The only piece of the puzzle that you needed was the "sound to MCU" thingy. First, I must say how I admire the skills/wisdom of the posters who gave advice:"...biasing and signal conditioning ..." and "...FFT object..." are topics that make my head spin! I'm not doubting them, because they are over my head! But sometimes less is more. So being a "less" kind of poster, let me focus on this aspect: "...latch the sound to a digital output..." That is all you want to do, so avoid anything concerning analog such as MEMS microphone, or really all audio in general. I'm in love with the Teensy Audio Library (really!), but you don't need it here. All you want is (IIUC): to know if the trigger sound in heard or not heard (latching to digital). For this task the hardware already exists.
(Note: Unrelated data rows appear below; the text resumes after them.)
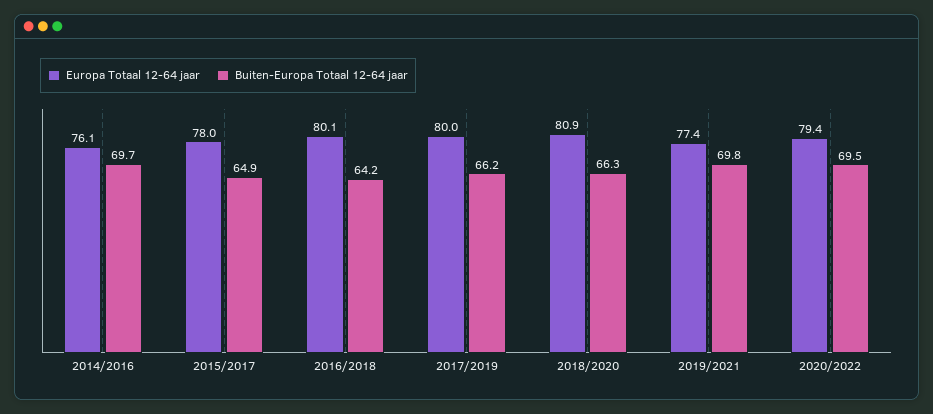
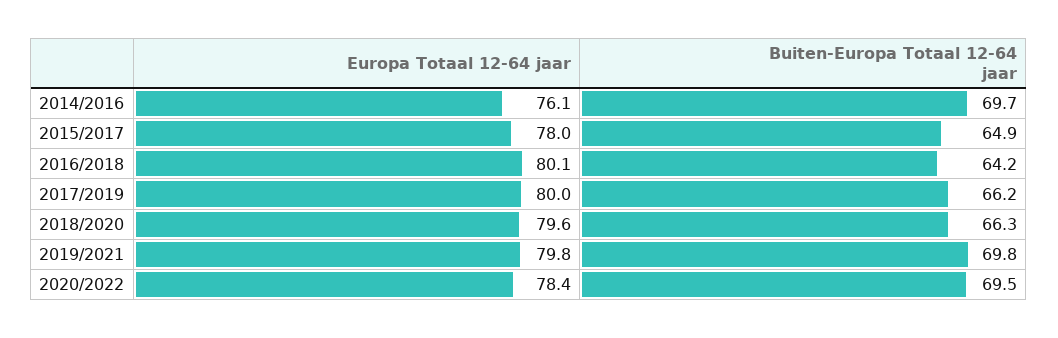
  {
    "Europa Totaal 12-64 jaar": {
      "2014/2016": 76.1,
      "2015/2017": 78,
      "2016/2018": 80.1,
      "2017/2019": 80,
-     "2018/2020": 80.9,
+     "2018/2020": 79.6,
-     "2019/2021": 77.4,
+     "2019/2021": 79.8,
-     "2020/2022": 79.4
+     "2020/2022": 78.4
    },
    "Buiten-Europa Totaal 12-64 jaar": {
      "2014/2016": 69.7,
      "2015/2017": 64.9,
      "2016/2018": 64.2,
      "2017/2019": 66.2,
      "2018/2020": 66.3,
      "2019/2021": 69.8,
      "2020/2022": 69.5
    }
  }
Google "arduino sound detection module" and the
first pictured device (when I did the google on 2018-02-11 @ 6:11PM) will find its way to your snail-mailbox for less than a buck (USD $1).
I 'm only going by googled info, not from experience. Presumably this thing can be made to work; if so, you are golden. Meaning that the issue of
...defining what constitutes a valid trigger... is eliminated, or rather, is replaced by a precision trim-pot (dial-in your threshold the easy way). What I can say based on experience, is that the ESP8266 is reliable, Arduino IDE friendly, and has snazzy connection range. My project ran for 8 months without crashing before I re-purposed it.
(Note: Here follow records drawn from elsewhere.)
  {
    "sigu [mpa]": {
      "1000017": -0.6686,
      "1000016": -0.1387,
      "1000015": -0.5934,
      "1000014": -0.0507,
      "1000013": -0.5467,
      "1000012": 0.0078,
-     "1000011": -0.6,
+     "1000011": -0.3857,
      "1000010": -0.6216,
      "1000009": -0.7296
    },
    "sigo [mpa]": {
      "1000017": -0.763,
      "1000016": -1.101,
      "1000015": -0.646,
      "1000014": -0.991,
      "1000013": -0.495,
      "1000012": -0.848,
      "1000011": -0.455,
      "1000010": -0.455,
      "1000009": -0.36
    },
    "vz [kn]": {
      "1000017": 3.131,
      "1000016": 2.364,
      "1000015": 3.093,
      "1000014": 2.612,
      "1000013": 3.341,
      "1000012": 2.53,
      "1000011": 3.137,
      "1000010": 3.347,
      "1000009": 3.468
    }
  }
Also, googling "arduino sound detection module" gives a
link to a tutorial <<<one very minor and trivial gripe with the tutorial is where it says, "Sound is detected via a microphone and fed into an LM393 op amp." Ahem, the LM393 is a Dual Differential Comparator, NOT an op amp! ;+D >>> on using the module, which includes oh-so-short-and-sweet-code which takes care of keeping a GPIO in real-time agreement with the detection module. This makes your "...hoping to not have it continually scanning..." a matter of attaching an interrupt to a pin (I've never done this, but I
think this is right!)
So my (remedial) opinion is: arduino sound detection module attached to a GPIO on the ESP8266 for the detect end. Then another ESP8266 to make the Teensy aware of the trigger sound (using a GPIO). (Although the ESP8266 is a WiFi device, linking 2 ESPs doesn't require a router if the
ad-hoc mode is used.) Then the Teensy can use its USB and the Keyboard Library to send the space bar key-press to your PC. Time/Date stamping could be done at any point in the chain. Teensy would be my choice. Use EEPROM or SD depending on how much data is logged. A
breadboard power supply lets you use a junk-drawer power adapter (6.5 Volts min, 12 Volts max). Total cost (not including power adapters, SD card, or PC) would be less than 24 bucks (delivered), using a Teensy LC, 2 ESP8266-12e, 2 power supply modules, and the detection module.